Taxes or the R2AK . . . ? R2AK or taxes . . . ? Eenie, meenie, miney . . .
April 15 wasn’t just the deadline for filing tax returns, it was also the deadline for signing up for the wild and crazy Race to Alaska. So if you were juggling sending Uncle Sam more money against obsessing about spending two weeks on a boat freezing your tush off while dodging tidal races and the occasional bear — we hope you filed an extension and got your butt and boat up to Port Townsend.
So far, there are 33 entries who did not wait until the last minute to enter the fifth running of the R2AK, which starts on June 3.
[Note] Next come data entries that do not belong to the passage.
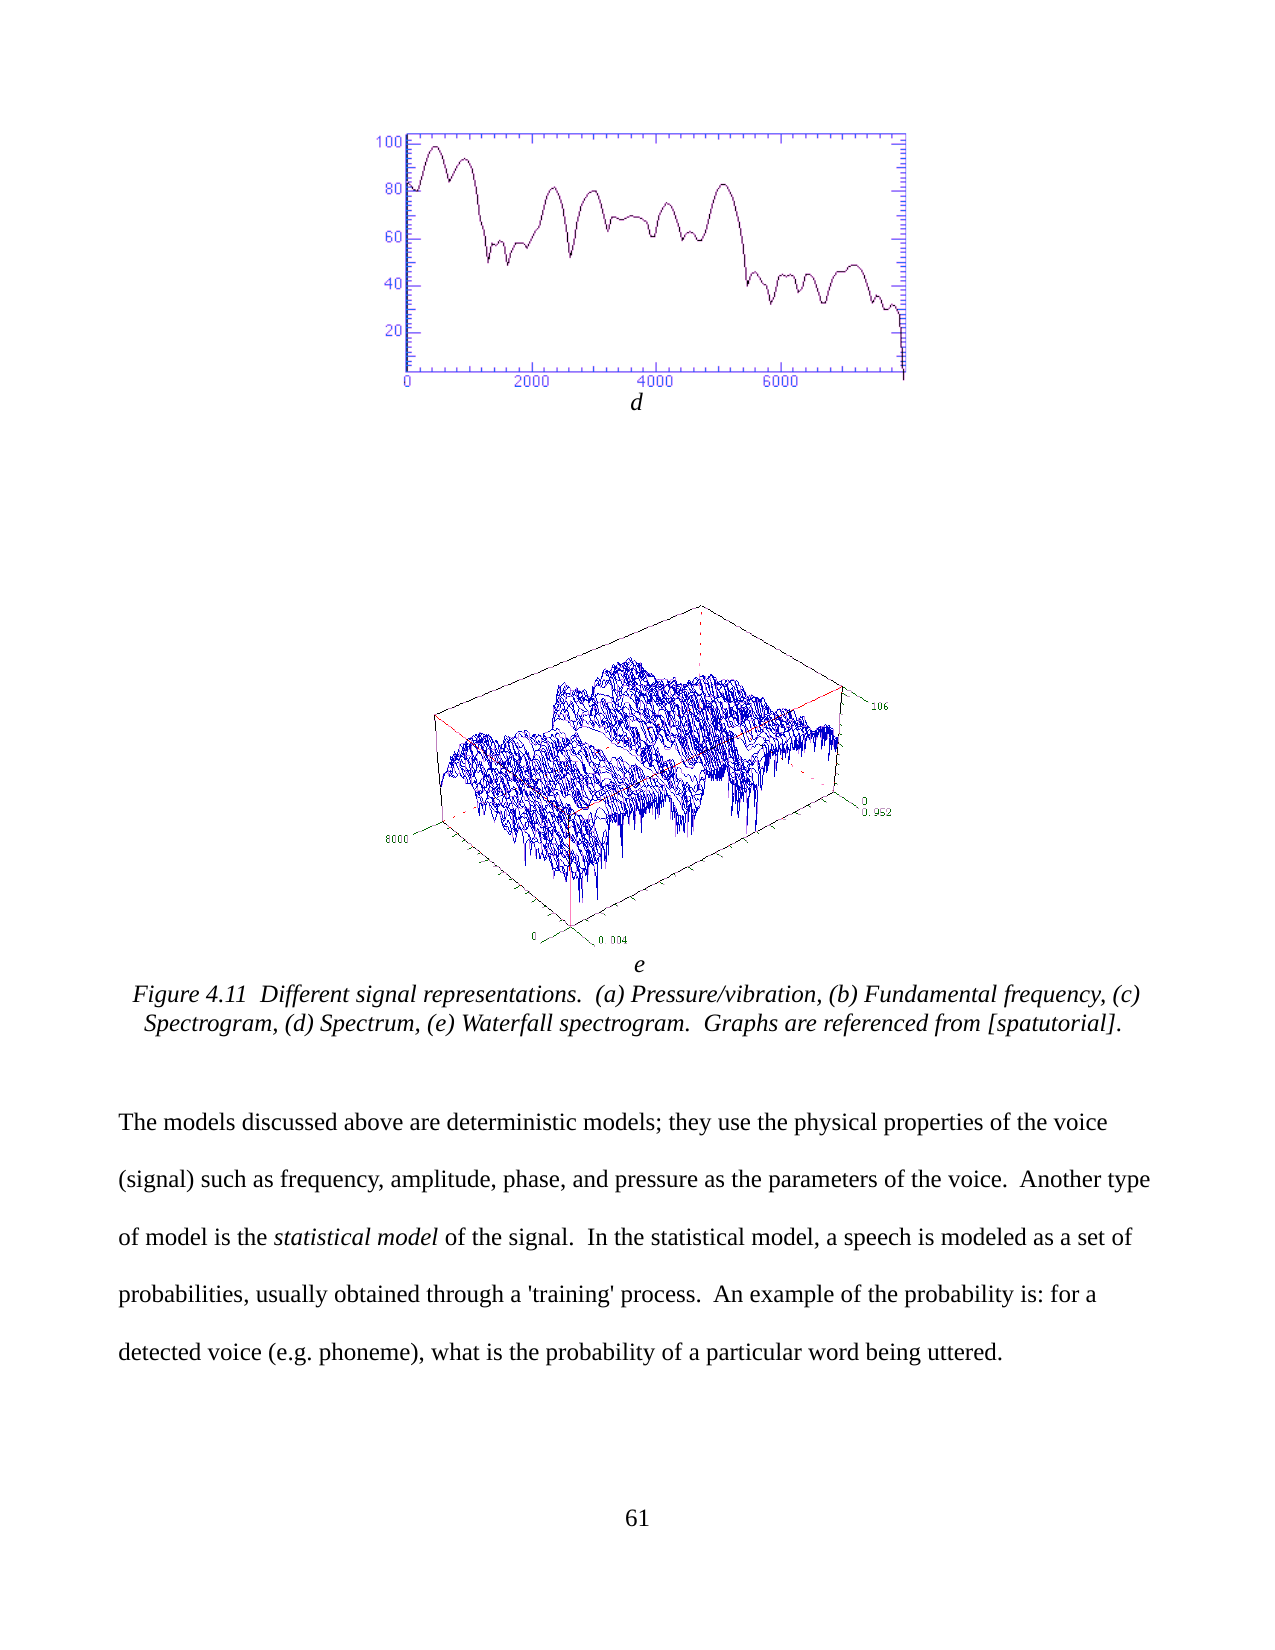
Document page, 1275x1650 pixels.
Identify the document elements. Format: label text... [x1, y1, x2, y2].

picture [369, 132, 907, 387]
text Figure 4.11 Different signal representations. (a) Pressure/vibration, (b) Fundamental frequency, (c) Spectrogram, (d) Spectrum, (e) Waterfall spectrogram. Graphs are referenced from [spatutorial]. [118, 631, 1157, 1037]
text d [369, 387, 906, 416]
text The models discussed above are deterministic models; they use the physical properties of the voice (signal) such as frequency, amplitude, phase, and pressure as the parameters of the voice. Another type of model is the statistical model of the signal. In the statistical model, a speech is modeled as a set of probabilities, usually obtained through a 'training' process. An example of the probability is: for a detected voice (e.g. phoneme), what is the probability of a particular word being uttered. [118, 1107, 1157, 1365]
text e [384, 949, 891, 978]
picture [384, 603, 892, 949]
The appeal — or revulsion, depending on how you look at it — of the R2AK is the simplicity of its concept: Get your vessel of choice 750 miles up the Inside Passage from Port Townsend to Ketchikan without using a motor or any outside help. With a route known for large stretches of no wind or howling wind — and occasional short interludes of ‘just right’ wind — the fleet is a weird, wonderful and mongo-eclectic mix of new, old, monohulls, multihulls, ultralights, ultraheavies, and a number of boats that don’t even have sails. Rowing and paddling are allowed, and there are currently eight human-only powered entries, including a guy on a stand-up paddleboard who completed the course last year and is back again in 2019. (Sleep is allowed, and many boats anchor or pull onto a beach at night for some well-earned rest.)
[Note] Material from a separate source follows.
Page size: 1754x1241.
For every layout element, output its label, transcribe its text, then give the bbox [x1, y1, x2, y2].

There are no handicaps. The first boat to arrive gets $10,000. The second boat, a set of steak knives. Really. (Any Glengarry Glen Ross fans out there?) The rest get to survive, lick their wounds, take three-hour hot showers, consume gallons of cold beer — and, quite often, come back to do it again next year. Go figure.
Multihulls won the first three R2AKs. Last year, the seven-woman team on First Federal’s Sail Like A Girl, a Melges 32 modified with two pedal drives turning small propellers, cleaned everyone’s clock. And leave it to women to return sailing to a ‘gentleman’s sport’ — after expenses, the team donated the remainder of their win to breast cancer research.
As with the IRS, you can be late with your R2AK paperwork, but it will cost you a bit more. Slightly pricier entries will continue to be accepted up until race day.
For more on the Race to Alaska — or just to enjoy some hilarious writing whether you’re going or not — log onto www.r2ak.com.